The Conference Pastor

Ever taken a look at the typical speaker list for most Christian conferences put on nationwide? Just about every pastor leads a church of over 5,000 people and has written at least one best-selling book.

I recently had a conversation about how church conferences could easily make a pastor feel completely inadequate. 99% of pastors will never help lead a church of over 500 people, and they won’t ever write a book that gets read worldwide. But they will likely attend conferences to learn from the “successful” pastors who have figured everything out.

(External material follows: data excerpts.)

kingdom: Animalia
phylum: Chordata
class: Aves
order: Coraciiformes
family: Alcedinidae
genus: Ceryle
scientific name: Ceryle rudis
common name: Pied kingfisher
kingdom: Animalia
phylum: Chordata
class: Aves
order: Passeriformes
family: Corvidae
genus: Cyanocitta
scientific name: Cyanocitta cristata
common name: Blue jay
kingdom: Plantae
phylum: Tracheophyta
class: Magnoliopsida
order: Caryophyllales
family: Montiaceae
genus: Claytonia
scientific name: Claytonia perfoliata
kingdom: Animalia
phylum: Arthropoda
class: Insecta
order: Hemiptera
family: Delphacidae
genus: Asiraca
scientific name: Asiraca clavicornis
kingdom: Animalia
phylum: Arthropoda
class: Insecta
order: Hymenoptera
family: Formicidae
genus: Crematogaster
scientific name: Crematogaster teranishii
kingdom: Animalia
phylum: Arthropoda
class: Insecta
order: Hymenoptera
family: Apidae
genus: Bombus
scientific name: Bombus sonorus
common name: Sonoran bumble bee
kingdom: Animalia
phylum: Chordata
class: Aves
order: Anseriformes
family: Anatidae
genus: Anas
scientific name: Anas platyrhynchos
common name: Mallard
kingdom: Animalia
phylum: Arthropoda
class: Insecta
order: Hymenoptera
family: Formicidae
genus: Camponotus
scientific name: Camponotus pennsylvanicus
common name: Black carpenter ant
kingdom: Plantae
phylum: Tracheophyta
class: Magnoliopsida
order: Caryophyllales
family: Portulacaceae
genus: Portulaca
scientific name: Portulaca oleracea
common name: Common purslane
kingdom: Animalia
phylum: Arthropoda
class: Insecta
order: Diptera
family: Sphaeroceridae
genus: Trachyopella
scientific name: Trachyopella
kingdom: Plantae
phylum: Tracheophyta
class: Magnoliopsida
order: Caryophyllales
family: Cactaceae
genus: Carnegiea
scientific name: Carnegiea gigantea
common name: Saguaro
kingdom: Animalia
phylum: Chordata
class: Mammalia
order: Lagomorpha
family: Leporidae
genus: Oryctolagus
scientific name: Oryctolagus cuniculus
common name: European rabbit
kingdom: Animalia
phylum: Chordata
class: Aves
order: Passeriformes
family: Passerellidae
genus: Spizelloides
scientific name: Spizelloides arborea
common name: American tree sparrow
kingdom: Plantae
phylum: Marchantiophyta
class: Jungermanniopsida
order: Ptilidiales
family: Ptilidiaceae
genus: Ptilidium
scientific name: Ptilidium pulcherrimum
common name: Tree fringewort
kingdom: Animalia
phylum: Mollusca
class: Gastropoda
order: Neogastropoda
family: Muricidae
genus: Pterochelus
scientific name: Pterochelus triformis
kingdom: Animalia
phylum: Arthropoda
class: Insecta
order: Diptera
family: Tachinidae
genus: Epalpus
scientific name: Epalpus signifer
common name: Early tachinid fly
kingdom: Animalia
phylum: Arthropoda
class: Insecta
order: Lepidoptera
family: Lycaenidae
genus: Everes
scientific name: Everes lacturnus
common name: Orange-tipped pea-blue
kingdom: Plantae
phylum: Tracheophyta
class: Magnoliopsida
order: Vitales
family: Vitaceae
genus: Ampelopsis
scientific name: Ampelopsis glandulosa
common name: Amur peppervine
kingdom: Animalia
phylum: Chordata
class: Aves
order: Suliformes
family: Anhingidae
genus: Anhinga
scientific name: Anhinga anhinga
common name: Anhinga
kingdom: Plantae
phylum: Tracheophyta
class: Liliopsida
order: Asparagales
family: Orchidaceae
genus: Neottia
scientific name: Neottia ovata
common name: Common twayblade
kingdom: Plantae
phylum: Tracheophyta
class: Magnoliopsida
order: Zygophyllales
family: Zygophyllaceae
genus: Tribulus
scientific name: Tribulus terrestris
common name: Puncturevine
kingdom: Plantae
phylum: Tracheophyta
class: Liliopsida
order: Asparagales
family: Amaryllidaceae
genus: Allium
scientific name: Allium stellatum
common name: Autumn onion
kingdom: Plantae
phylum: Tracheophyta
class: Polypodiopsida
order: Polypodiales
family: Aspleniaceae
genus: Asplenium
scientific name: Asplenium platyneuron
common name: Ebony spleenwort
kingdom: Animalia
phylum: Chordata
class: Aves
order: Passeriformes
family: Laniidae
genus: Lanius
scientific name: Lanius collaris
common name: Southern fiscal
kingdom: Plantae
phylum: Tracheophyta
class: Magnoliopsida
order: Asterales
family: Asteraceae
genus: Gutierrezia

Don’t get me wrong, I have a lot of respect for those pastors whose churches God has been using to reach a lot of people and for the pastors who God has given an ability to write well and handle the spotlight. This isn’t about those pastors. The problem comes when these conferences only use men and women who’ve had “success” in the eyes of the many to help lead the other people who’ve had less “success.”

We start to think being a good pastor means doing what they do or being a good leader means leading like they lead. After we realize we can’t, we begin to think of ourselves as inadequate.

After attending The Global Leadership Summit last week I decided to read a book on servant leadership. The conference, while one of my favorites, focuses a lot on 2nd level leadership. Strategies, personnel development, and vision clarity are all 2nd level leadership areas and they are important to keep in mind. But the base level of leadership is the ability to be led (by God), modeled perfectly by Jesus, and it is the core of becoming a good leader. Henri Nouwen gets right to the heart of this:

“It is not enough for the priests and ministers of the future to be moral people, well trained, eager to help their fellow humans, and able to respond creatively to the burning issues of their time. All of that is very valuable and important, but it is not the heart of Christian leadership. The central question is, Are the leaders of the future truly men and women of God, people with an ardent desire to dwell in God’s presence, to listen to God’s voice, to look at God’s beauty, to touch God’s incarnate Word, and to taste fully God’s infinite goodness?” (In the Name of Jesus, 43).

The question for us is, have we become so focused on the 2nd level of leadership that we’ve abandoned our call to be led by God?